Two dates in one week! This doesn’t happen every week. We work way too much. We just started football practice everyday with twof of our sons Noah and Adam. We have a lot going on. But, at the end of the day, I want my wife to still be my girlfriend. I want her to always know that I love her the way Paul instructed in Ephesians 5:25-28,

"Husbands, go all out in your love for your wives, exactly as Christ did for the church—a love marked by giving, not getting. Christ’s love makes the church whole. His words evoke her beauty. Everything he does and says is designed to bring the best out of her, dressing her in dazzling white silk, radiant with holiness. And that is how husbands ought to love their wives. They’re really doing themselves a favor—since they’re already 'one' in marriage."

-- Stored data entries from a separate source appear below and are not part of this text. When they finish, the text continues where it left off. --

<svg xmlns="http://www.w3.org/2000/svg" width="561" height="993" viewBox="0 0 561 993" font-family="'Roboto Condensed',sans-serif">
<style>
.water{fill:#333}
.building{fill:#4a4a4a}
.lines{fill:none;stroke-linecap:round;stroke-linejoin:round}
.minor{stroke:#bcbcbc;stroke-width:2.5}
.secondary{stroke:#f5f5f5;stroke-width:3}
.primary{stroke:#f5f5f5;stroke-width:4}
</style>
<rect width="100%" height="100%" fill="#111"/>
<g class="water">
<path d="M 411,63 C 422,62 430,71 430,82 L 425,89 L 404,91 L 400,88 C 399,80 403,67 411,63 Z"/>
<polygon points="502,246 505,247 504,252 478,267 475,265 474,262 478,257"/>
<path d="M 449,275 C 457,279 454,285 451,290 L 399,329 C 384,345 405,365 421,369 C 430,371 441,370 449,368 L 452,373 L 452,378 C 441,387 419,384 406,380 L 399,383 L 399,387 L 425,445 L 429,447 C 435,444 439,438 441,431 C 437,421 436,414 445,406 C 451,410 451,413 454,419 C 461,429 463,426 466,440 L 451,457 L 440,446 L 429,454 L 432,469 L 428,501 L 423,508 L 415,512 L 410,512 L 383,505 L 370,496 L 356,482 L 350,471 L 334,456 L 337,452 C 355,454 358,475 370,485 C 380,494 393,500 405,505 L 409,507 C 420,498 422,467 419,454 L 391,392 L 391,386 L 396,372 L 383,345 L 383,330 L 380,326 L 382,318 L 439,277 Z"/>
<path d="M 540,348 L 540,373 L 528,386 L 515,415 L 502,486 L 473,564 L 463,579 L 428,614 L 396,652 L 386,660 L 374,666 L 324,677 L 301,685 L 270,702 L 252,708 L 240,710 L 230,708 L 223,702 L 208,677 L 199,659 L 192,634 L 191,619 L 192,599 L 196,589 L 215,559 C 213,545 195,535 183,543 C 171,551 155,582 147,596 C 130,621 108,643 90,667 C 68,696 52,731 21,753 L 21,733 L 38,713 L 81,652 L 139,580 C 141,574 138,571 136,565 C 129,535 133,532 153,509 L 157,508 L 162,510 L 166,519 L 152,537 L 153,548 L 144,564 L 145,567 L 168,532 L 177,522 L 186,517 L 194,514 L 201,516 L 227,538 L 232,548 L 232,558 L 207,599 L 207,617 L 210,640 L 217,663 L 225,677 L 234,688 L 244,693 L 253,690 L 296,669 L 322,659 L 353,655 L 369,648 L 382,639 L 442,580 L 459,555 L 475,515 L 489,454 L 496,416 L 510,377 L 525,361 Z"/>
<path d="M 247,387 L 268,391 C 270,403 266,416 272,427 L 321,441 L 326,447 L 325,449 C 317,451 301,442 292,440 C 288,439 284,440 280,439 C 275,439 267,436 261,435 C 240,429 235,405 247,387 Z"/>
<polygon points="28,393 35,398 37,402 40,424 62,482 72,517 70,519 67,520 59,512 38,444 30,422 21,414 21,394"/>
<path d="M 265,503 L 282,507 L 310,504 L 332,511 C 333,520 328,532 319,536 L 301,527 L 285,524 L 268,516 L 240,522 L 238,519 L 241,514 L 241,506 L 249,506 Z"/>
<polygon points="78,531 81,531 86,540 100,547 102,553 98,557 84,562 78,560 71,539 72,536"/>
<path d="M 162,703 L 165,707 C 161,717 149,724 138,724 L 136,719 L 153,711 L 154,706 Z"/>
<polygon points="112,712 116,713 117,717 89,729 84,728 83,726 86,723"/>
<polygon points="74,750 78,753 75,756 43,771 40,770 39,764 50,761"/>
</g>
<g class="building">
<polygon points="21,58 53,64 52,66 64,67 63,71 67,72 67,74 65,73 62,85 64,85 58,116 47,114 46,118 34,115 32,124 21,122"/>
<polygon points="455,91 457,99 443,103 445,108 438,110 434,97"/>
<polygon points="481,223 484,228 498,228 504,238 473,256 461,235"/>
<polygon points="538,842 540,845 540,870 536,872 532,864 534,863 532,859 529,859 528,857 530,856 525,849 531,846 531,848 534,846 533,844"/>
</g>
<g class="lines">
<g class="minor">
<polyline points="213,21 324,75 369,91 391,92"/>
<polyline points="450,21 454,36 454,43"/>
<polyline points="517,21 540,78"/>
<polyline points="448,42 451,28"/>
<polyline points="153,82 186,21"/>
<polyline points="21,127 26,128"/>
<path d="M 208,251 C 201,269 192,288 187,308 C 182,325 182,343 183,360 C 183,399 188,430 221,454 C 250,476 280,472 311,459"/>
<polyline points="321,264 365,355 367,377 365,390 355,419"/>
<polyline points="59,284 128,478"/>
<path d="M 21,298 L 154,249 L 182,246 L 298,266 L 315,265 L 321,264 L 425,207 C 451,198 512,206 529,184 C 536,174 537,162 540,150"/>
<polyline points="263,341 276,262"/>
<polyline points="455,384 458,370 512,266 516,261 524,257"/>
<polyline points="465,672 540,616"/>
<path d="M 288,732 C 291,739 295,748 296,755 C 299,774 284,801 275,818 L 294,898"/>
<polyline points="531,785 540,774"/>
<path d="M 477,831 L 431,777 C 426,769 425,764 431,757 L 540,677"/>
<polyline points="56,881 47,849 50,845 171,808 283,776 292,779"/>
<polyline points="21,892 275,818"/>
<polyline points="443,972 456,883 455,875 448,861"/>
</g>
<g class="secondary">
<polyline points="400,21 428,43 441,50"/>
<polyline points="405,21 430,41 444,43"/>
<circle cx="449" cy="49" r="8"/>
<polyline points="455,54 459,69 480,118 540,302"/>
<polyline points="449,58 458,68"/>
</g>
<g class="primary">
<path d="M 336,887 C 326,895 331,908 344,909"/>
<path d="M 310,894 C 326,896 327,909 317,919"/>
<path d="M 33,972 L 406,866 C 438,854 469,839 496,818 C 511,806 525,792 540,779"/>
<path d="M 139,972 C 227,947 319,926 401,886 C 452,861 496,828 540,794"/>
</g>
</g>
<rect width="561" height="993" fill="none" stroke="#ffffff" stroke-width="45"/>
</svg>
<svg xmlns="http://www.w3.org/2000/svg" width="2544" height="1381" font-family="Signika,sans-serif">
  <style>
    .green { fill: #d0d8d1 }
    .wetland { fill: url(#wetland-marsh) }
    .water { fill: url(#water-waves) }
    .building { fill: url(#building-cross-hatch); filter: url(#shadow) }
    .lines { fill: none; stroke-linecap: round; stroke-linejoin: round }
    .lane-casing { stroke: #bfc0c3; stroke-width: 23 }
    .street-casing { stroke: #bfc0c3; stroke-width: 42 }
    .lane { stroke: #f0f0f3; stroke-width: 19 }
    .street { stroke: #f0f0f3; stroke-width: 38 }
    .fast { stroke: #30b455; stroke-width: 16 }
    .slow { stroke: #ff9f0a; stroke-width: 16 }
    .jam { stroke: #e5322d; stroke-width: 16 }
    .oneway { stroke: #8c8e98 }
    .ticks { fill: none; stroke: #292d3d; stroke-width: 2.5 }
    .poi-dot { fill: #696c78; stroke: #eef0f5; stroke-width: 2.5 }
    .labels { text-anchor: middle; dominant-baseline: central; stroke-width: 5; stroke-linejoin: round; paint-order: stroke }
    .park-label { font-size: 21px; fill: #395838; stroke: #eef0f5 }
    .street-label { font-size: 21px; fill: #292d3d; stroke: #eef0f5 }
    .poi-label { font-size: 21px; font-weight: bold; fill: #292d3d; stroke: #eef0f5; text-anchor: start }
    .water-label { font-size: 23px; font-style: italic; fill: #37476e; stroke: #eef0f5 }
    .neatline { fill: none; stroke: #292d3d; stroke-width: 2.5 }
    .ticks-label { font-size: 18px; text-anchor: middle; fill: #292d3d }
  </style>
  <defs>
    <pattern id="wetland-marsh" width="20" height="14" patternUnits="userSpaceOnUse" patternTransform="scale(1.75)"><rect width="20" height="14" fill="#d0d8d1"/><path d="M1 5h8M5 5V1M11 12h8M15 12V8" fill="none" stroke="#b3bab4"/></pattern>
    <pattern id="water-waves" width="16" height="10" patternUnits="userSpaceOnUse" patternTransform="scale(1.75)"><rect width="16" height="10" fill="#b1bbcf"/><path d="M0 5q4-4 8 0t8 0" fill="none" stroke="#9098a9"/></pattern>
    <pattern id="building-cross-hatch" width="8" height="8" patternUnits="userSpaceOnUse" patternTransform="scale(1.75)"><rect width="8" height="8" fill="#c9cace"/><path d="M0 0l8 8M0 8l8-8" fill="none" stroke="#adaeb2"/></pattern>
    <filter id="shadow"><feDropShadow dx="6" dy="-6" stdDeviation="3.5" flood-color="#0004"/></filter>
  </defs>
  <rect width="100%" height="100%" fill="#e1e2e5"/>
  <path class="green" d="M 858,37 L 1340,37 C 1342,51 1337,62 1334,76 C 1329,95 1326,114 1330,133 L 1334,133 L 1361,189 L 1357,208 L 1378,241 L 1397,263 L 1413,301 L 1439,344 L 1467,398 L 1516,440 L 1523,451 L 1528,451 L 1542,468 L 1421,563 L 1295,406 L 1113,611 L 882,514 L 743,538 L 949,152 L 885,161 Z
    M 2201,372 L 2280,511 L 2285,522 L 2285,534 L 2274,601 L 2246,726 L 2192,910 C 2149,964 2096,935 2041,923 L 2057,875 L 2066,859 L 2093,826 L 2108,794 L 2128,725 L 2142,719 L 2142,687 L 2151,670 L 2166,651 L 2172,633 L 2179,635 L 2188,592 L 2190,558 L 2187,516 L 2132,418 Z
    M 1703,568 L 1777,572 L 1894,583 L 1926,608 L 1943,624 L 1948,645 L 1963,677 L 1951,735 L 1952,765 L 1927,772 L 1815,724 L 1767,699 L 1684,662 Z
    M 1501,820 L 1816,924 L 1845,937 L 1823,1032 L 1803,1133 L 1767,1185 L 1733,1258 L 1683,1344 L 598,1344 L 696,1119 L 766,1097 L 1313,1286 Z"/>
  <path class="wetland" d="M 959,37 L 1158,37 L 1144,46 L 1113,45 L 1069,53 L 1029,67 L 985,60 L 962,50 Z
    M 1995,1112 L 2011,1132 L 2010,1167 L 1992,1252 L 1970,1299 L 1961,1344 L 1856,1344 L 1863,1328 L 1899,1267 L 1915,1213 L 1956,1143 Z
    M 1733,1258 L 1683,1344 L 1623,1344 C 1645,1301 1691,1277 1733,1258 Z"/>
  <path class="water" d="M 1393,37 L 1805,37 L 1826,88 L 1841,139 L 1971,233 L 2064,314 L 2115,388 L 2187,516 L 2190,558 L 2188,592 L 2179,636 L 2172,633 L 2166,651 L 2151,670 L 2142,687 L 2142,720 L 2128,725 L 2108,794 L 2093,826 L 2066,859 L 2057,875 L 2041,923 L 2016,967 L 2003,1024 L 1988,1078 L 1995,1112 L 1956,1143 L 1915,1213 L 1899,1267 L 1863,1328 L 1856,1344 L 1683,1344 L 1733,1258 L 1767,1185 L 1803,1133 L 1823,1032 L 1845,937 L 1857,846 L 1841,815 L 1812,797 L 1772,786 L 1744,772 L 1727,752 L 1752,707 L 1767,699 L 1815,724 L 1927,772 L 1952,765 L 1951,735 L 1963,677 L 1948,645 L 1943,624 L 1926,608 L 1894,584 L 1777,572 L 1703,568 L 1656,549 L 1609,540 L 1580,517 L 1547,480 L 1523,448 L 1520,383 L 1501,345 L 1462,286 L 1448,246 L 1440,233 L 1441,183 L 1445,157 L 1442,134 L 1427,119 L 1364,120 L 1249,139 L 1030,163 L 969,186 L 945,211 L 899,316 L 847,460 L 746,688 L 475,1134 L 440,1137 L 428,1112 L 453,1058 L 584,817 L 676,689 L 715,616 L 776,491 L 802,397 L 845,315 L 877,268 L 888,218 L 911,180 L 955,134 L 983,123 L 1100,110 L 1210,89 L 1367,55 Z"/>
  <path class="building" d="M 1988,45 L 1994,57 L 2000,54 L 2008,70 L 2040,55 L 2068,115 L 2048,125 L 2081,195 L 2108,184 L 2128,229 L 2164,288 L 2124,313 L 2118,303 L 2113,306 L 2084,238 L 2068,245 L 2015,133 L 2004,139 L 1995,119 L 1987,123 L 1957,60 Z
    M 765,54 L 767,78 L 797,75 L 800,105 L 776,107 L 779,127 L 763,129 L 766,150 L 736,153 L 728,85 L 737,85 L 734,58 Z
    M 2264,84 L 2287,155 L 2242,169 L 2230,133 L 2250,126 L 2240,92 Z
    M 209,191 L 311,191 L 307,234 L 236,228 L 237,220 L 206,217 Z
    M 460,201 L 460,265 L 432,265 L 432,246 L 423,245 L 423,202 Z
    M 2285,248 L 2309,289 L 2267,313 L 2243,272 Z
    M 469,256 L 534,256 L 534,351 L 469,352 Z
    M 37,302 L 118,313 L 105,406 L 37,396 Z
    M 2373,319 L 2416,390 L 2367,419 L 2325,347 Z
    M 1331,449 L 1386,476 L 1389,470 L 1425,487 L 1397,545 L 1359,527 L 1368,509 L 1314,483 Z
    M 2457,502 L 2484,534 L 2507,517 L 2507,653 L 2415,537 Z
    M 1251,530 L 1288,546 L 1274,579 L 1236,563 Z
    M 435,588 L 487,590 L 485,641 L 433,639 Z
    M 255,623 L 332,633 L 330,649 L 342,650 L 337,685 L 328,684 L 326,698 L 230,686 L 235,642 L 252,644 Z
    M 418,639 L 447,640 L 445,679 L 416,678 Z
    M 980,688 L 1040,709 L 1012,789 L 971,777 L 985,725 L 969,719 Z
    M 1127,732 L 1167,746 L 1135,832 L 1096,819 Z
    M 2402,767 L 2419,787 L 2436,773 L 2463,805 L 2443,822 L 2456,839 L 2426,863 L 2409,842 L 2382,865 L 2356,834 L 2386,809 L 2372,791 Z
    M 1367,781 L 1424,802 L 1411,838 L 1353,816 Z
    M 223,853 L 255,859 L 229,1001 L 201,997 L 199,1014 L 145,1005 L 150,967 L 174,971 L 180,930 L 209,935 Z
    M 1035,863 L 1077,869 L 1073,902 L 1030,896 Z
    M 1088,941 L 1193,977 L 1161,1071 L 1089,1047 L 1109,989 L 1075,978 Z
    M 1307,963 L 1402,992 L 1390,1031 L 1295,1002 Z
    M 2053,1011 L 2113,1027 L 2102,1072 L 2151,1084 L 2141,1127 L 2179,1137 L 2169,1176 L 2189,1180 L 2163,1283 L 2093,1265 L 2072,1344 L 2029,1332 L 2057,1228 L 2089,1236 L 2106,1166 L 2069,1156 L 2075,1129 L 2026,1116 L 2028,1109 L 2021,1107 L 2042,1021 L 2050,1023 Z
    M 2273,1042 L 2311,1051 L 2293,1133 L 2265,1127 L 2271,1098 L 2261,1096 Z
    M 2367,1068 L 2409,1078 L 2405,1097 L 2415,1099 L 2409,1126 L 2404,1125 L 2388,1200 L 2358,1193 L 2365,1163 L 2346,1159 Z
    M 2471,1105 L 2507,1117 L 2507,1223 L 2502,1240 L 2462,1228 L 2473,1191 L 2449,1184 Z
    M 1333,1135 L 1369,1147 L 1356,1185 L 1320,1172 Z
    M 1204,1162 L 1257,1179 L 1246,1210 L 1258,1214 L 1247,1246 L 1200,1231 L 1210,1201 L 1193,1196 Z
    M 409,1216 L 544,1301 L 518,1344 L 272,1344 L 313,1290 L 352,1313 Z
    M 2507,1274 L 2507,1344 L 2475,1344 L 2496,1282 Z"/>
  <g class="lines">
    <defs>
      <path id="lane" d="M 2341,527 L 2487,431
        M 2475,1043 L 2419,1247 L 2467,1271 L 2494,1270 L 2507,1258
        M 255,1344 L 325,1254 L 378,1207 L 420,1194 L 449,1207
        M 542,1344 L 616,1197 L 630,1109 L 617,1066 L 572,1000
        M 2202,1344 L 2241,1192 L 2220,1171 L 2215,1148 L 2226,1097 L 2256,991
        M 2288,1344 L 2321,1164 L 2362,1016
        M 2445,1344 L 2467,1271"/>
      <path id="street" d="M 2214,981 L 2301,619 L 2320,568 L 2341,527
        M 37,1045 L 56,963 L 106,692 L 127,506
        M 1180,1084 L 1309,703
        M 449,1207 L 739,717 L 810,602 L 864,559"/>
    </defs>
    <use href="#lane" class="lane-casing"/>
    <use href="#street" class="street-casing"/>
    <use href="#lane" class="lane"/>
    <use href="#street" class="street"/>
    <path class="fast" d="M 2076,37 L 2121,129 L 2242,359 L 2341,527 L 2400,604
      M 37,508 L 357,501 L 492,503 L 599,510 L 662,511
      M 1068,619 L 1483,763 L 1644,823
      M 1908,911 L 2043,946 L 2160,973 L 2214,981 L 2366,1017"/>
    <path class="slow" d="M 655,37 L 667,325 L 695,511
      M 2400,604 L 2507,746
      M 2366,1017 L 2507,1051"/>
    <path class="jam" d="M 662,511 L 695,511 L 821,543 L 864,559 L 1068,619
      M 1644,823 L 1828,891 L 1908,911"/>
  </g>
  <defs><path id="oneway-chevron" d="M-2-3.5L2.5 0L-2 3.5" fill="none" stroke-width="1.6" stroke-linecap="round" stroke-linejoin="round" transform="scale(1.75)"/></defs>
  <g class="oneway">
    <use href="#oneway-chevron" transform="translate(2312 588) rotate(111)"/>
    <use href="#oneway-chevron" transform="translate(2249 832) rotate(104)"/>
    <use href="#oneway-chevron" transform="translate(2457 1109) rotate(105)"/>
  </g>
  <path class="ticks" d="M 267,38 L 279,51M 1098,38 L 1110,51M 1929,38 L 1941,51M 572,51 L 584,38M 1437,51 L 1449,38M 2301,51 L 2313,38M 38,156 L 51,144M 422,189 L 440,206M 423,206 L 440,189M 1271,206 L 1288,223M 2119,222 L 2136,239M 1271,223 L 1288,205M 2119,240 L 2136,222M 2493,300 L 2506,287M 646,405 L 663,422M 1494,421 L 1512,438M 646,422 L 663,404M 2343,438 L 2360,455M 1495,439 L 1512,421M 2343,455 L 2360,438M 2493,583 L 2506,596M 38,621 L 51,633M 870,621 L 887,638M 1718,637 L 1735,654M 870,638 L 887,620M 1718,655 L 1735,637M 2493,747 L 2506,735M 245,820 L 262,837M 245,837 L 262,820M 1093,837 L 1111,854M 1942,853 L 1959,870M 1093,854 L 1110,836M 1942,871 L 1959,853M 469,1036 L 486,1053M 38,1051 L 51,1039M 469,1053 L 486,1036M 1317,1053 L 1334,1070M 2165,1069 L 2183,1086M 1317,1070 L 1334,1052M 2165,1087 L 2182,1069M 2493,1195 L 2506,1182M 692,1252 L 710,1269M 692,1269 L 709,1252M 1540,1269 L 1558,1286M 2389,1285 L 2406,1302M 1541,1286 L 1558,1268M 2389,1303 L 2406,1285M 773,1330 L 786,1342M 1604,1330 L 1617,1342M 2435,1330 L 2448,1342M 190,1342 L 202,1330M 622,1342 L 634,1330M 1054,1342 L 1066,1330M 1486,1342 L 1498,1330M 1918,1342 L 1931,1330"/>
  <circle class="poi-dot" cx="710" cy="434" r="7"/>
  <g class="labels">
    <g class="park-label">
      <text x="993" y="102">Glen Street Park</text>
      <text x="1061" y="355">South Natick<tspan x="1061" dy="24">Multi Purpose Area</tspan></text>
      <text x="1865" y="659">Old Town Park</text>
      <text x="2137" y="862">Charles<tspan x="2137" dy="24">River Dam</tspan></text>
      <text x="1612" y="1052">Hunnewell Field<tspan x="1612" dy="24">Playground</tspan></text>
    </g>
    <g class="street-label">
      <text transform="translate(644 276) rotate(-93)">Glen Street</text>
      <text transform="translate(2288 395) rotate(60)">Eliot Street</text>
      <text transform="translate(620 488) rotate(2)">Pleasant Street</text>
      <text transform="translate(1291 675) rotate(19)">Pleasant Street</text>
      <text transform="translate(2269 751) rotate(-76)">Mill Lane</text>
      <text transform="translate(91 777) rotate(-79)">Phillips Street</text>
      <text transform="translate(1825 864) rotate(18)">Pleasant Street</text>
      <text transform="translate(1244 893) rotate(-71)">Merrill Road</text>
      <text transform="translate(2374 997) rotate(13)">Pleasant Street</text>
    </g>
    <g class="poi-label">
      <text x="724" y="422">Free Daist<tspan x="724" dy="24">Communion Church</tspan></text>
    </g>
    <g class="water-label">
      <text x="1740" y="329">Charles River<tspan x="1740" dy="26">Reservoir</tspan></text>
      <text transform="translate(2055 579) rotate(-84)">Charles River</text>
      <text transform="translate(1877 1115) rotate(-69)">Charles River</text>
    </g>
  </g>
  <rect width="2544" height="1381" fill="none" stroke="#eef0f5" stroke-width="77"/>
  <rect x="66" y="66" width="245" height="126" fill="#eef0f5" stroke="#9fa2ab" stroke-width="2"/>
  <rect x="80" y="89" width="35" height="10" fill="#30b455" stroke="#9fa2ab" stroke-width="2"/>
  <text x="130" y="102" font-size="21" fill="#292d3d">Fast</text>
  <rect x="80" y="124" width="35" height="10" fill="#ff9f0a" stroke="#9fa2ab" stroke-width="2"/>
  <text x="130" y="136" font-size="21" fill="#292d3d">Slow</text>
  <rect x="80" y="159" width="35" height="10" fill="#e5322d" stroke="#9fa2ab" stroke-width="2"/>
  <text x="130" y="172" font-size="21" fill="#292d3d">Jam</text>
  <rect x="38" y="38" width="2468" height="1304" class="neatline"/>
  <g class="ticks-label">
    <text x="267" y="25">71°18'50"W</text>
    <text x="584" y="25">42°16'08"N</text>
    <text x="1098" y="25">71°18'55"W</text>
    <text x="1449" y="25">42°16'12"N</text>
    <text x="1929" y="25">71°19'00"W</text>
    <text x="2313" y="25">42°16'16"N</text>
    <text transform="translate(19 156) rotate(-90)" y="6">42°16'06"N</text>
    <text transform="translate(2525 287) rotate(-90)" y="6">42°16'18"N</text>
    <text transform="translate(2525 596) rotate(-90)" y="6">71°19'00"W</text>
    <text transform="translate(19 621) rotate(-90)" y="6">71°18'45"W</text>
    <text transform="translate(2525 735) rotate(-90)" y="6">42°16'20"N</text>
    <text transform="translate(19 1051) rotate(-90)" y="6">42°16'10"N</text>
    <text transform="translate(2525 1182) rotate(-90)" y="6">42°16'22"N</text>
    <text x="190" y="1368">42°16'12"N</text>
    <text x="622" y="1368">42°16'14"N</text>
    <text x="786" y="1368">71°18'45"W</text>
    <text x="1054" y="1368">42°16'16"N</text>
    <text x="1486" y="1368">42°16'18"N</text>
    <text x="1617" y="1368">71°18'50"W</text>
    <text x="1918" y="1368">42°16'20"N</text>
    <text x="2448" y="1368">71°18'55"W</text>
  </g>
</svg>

Is your spouse still your boyfriend/girlfriend? Mine is. How are you keeping romance alive at your house?

4 Comments:

At 4:12 PM, Blogger bryan mcgee said...

Thanks for the post. If I had to pick which area of my life that I most wanted people to emulate, I would have to choose the way I love my wife.

If guys could ever get a clear understanding of what would happen if they loved their wives like Christ loves the church, I would never have to provide marriage counseling again. I would write more, but I have to go tell my wife how much I love her.

 
At 10:43 AM, Blogger Kristy Dykes said...

Thanks for letting me use your post. I know it blessed my readers. Milton just read it and called and said, "I just called to say, 'I love you.'" How sweet from my sweetie!

 
At 6:02 PM, Blogger Maggie Brendan said...

I wish more men would understand that romance will take them a long way in their relationship if they'd give it more priority. Great post!

 
At 10:02 AM, Blogger Kristy Dykes said...

Thanks for your comment, Brenda. You speak a truth!! If only more men knew that.